A guarding company is a labour broker with serious service level management challenges. Should a guard not muster on site at the correct time, it not only presents a breach in site security, it is also a failure in service delivery that may result in penalties applied to the associated contract.
The client’s logic, in this case, is quite clear: if you can show me my guard’s positions on a map, surely you can warn me if a guard’s blip does not go active within the required time slot? In doing so the PSIM not only fulfilled its security mandate, it also saved the client a hefty deduction on an already thin margin.
What value for what cost?
The new client expectations may be viewed as unfair by the market servicing both security and security systems, but it is unfortunately a reality of dealing in this market. The offering listed on a tender is just that much more attractive if it includes practical, real-world impact on client profitability, as opposed to a long list of integrated camera brands, or a register of biometric protocols that will never ever be bought by the client’s security manager in any case. The technology no longer warrants the price tag, and the only way to get the sale is to offer more value, and value that is useful to the client.
Clients will often pay if the perceived value supports the quoted price, but only if the value received exceeds the expected specification. Your software offers an interactive map interface that plots device movements, signals and statuses? Add the ability to also display service levels achieved per managed site, or expected billable hours per month, and suddenly the sales or finance manager is willing to contribute to the security manager’s budget for the procurement of your software. Allow him to plot the OPEX per site based on job cards and he will probably buy the complete system himself.
The major obstacle with this new wave is not the ability to offer additional, useful value, but rather the engineering involved in these solutions.

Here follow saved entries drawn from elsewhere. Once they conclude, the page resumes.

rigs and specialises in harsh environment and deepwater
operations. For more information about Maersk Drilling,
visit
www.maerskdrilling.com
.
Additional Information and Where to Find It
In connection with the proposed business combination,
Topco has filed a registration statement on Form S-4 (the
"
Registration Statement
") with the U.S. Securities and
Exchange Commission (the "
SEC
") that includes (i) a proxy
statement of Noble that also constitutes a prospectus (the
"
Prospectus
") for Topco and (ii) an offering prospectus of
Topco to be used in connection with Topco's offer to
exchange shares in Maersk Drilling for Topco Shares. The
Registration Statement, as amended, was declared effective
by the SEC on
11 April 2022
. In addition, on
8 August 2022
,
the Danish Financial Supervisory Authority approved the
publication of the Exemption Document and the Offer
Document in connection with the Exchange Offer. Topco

It is obvious that the systems involved are no longer simple plug-and-play, extensive business analysis and system customisation may be involved to guarantee a system that the client will accept.

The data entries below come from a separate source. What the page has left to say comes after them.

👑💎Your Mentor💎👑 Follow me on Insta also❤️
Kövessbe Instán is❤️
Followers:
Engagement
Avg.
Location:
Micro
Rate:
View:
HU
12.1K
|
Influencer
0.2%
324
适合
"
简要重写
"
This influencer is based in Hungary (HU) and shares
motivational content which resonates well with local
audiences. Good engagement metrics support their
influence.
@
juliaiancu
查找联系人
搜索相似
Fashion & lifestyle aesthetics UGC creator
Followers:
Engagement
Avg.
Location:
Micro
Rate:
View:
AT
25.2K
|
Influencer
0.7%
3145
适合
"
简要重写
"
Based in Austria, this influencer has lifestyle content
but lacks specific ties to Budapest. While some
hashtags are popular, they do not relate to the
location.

This concept is not a new one, as might be expected: this has been standard practice in sister industries such as finance and information technology for years. The application of basic management principles such as system development life cycles, or project and change management, may not have been part of the traditional security project, but the sophistication of security deployments have necessitated the learning of these skills.
Real solutions
If the PSIM market wants to become more entrenched with the client, and offer values beyond the basic operation of a secured environment, the market will have to expand its skillsets and test the boundaries of its appetite for solution provision. It is also important to understand the extent of what your PSIM offers. It is dangerous to, for instance, offer vehicle routing features to a cash-in-transit client, if your solution is incapable of interfacing with mapping software, or even tracking the client’s vehicles. Clients will encounter PSIM offerings where the promise will exceed the payload, but the market has a gift for identifying and segregating problem providers.
Another tendency that will definitely surface is the alliance of PSIM providers with more widely skilled companies, such as information technology service providers. This form of business alignment will empower the PSIM industry with the skills required to address the value needs of their clients, without the need to acquire non line-of-business skills and resources. The result is still a win for the client, as their needs are addressed whether the solution was provided by a single service provider or a well-aligned consortium.
It is safe to assume that the PSIM market will continue to change and adapt to client needs as these clients become more aware of what this powerful technology has to offer. It is in the nature of PSIMs to be flexible, and this flexibility comes at an applied tax that clients will exploit with greater pressure. The positive spin to this is however that that PSIM will be firmly established as a useful, value-for-money technology that offer true impact on the client’s bottom line, with offerings that always exceed expectation, and as such become one of the few services that clients will invest in with less and less resistance.
As mentioned earlier, the honeymoon has passed, and it is time for PSIM to honour the pre-nup and produce the goods. Fortunately the marriage was a good match, and clients can expect delivery from the systems they have invested in a manner that will have true business impact.